** Opening INFORMATION SHOWN block **
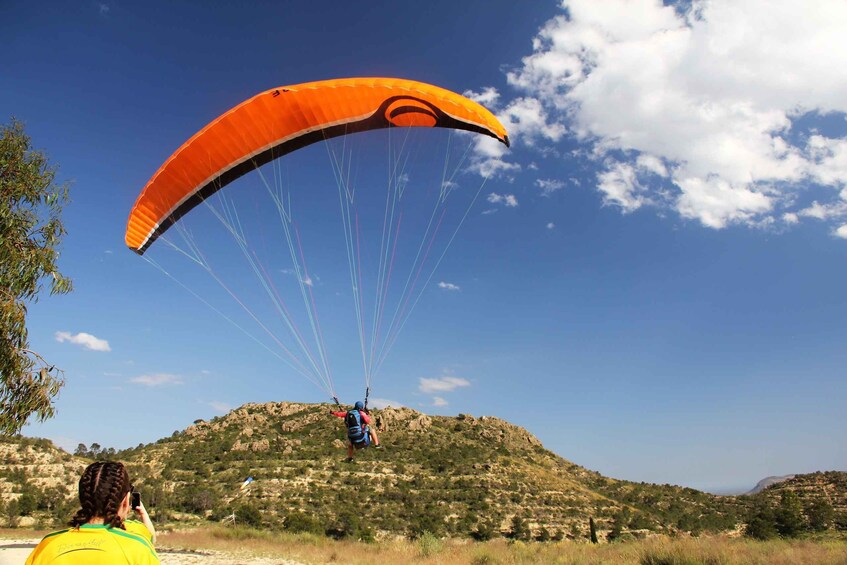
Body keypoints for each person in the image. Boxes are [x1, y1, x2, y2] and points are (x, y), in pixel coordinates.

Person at [25, 461, 159, 564]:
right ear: (125, 500)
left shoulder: (48, 544)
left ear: (82, 498)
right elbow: (151, 537)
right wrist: (143, 513)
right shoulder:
** Closing INFORMATION SHOWN block **
▶ _PROBLEM DETAILS_: All of the records need to be restated word for word, but not the pictures.

▶ _YOUR RESPONSE_:
Body keypoints for each person in the image. Boxes are [x1, y1, x2, y2] and points are (x, y), in pixel coordinates.

Person at [25, 461, 159, 564]:
right ear: (125, 500)
left shoulder: (48, 544)
left ear: (82, 498)
right elbow: (151, 537)
right wrist: (143, 513)
right shoulder:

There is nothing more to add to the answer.